When Your Network Fails:
Do You Need to Rebuild Your Network After Major Layoffs in Your Career Field?
by C.S. Clarke,Ph.D.
Career counselors and other employment experts consistently remind us that about 70% of jobs are found by referral and recommendation, that is, through your network of contacts. In the beginning of our careers, we don't have much of a network; we build career-related networks as we advance through our years of work. We develop ties with colleagues, former employers, friends we've made on the job, peers we've met at professional meetings and so forth. All of these folks are great contacts for finding employment in our chosen fields. But what happens when there are commercial collapses and/or massive layoffs in a particular industry or profession? Not only have thousands of jobs simply disappeared, but also, there are thousands of competitors for extremely few remaining positions. And your career network contacts now may be your competitors.
So, among the many new actions you will need to take, you'll need to redevelop your network. You still have a network -- a larger one than you think, once you take a moment to redefine it. Furthermore, you have a number of opportunities to add to that network.
Where did you start developing your network when you first entered the world of employment? Your list could include family, friends, acquaintances, neighbors, recent school-mates and faculty and fellow members of groups you belonged to such as sports teams, political activity groups and volunteer groups. Over the years you've lost touch with some of those on your original list, added some new people to the categories and added new categories. However, if you are like most people, you've come to rely primarily on your list of contacts specifically relevant to your particular career. The good news is that while those contact are not very helpful to you now, the basis of your original network is still there -- and more.
Let's look at who you know that can form your new career network and get you back to work.
1. As with your original beginner's list, there is family. Depending upon your age, the list might still include one or both parents, who also still have plenty of contacts. If you have siblings, there's a good chance they are in different careers and so have different professional contacts. What about aunts, uncles and cousins -- have you kept in touch? Somewhere along the line you've probably added a spouse and even children to your network. Regardless of their age, children bring in contacts through school (and their teachers, PTA, etc.), sports teams (and parents of team mates, coaches), school friends (and parents of those friends). Well, you get the picture. Hey, are you still just reading? Get a pen and start writing down some names.
2. What about your friends? Are they all in your career field? Have you specialized in friendships as well? And if your friends are all in your career field and have just become your competition, what about your spouse's friends?
3. Neighbors both current and former seldom have the same career as you. If you have good relationships with them, they can surprise you with the people and other resources they know.
4. If you haven't kept up with your past school chums, you'll probably find your alumni association on line. Get back in touch and renew some old but good contacts. Or make some new ones. What about former teachers or mentors? Were they helpful and knowledgeable at the beginning? They might still remember you and be able to help.

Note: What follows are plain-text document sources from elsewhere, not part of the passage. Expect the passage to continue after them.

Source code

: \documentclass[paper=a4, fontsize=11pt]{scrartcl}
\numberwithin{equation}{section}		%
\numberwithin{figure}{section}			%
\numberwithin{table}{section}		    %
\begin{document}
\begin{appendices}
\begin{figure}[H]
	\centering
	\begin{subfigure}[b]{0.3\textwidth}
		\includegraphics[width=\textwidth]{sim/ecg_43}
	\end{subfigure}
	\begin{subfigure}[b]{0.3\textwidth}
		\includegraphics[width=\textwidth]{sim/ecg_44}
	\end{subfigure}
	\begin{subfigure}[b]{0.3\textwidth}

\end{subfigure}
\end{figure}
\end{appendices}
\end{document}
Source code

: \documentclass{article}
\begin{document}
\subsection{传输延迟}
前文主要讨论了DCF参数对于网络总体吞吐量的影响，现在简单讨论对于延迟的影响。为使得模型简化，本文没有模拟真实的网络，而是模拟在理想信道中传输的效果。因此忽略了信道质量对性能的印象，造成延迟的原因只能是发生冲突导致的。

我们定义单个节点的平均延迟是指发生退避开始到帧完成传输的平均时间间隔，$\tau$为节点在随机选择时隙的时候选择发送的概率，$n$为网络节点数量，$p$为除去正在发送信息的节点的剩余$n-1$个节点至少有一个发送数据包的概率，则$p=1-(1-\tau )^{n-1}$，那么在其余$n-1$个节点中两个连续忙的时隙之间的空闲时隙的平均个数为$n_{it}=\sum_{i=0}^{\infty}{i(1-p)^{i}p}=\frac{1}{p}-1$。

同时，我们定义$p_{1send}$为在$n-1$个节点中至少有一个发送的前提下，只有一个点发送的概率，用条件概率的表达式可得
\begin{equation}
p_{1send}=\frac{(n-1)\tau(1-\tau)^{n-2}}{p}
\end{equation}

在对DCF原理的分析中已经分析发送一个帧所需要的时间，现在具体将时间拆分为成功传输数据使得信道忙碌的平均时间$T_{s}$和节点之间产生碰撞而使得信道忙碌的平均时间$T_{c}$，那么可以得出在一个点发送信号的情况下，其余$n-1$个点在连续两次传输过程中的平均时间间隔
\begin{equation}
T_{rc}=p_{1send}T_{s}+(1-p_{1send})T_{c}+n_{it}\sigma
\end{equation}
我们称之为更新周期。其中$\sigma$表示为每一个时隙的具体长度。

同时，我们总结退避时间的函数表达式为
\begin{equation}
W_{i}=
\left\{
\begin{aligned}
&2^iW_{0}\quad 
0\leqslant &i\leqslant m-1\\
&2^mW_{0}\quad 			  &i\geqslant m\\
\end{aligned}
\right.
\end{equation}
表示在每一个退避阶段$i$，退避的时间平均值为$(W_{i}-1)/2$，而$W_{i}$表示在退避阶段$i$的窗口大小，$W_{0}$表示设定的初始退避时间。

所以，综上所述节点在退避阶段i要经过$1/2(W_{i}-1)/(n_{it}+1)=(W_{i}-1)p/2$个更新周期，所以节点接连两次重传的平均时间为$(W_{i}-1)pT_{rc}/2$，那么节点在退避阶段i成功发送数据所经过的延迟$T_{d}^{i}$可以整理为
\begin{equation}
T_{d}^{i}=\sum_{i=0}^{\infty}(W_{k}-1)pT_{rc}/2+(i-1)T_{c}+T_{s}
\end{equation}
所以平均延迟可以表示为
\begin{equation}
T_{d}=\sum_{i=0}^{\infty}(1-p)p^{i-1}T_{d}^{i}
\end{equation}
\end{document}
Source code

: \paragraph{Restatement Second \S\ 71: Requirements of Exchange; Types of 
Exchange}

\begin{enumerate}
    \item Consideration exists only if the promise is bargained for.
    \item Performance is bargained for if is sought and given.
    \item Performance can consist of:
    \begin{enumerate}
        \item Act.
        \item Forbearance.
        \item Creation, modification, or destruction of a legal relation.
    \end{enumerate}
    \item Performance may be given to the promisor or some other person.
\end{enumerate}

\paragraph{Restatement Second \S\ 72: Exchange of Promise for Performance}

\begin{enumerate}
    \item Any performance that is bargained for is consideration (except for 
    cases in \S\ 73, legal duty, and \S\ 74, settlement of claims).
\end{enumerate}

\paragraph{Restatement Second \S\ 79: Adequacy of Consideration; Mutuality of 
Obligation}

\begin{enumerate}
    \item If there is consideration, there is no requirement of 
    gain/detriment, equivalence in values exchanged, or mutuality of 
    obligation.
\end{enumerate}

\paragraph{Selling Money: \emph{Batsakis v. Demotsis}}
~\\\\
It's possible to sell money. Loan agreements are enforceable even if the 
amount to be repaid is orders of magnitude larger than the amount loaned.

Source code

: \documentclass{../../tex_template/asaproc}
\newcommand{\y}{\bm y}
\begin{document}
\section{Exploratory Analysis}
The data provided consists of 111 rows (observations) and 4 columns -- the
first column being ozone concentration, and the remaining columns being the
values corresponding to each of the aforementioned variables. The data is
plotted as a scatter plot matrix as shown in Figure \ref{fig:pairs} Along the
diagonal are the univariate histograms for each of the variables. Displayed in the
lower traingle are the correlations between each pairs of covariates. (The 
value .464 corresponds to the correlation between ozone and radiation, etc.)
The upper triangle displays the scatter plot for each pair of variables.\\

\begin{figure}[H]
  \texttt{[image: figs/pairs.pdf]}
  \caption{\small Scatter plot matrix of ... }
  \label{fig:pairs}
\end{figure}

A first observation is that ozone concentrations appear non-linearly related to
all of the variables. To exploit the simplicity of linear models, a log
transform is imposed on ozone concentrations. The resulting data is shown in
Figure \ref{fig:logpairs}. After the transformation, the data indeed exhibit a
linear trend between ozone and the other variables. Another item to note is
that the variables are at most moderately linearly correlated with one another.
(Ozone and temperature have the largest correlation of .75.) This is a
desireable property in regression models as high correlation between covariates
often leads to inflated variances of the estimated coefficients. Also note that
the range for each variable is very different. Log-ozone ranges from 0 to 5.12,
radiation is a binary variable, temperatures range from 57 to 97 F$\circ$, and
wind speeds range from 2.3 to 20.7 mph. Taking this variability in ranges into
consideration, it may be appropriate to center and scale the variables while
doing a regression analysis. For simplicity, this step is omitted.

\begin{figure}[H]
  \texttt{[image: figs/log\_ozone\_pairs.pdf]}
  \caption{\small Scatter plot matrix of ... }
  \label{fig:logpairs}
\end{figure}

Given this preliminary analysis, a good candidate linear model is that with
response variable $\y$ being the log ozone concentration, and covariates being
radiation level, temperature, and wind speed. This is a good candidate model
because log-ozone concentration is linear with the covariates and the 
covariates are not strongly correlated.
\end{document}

5. Are you involved at church (or other religious or spiritual group), or do you volunteer for a good cause? Start using some of the valuable connections you've made there.
6. Are you on LinkedIn or another networking website? Fabulous opportunities abound.
Please remember as you redesign your network that the same old basic rules of beginner's networking still apply.
1. You do not ask for a job directly from your contacts or their contacts.
a. You ask for information and for informational interviews or advice.
b. Or you ask them to keep you in mind if they hear of something and let you know about it.
c. Or you ask for a reference if you know someone who knows the person with whom you are interviewing.
2. You ask for permission to use your contact's name when following up a lead he/she has given you.
3. You write a thank you note to contacts who have made referrals, given references or provided leads. And you include a brief update of the outcome of that referral, reference or lead. Regardless of how good the outcome.
4. When your contacts share their contacts with you, treat the new contact with great respect and courtesy, regardless of how that person behaves or treats you. You are representing not merely your own reputation in the encounter but that of your original contact as well. If the referred contact is unpleasant, you can "grin and bear it" for the brief period that it lasts. And please be objective and descriptive rather than judgmental and complaining when you give feedback to the friend, neighbor, family member or other contact who made the referral. It is unlikely that your contact anticipated anything but a helpful meeting.
Also remember that some of your old career network probably still functions. Former employers who once said "If you every want to come back..." may still want you and find or make a place for you. Employers in your current field do want the best and if you have a good reputation, may hire you on even while laying off less productive employees. The jobs in your current field may be much tougher to find, but there will be some. Keep trying for those while rebuilding your network for other opportunities.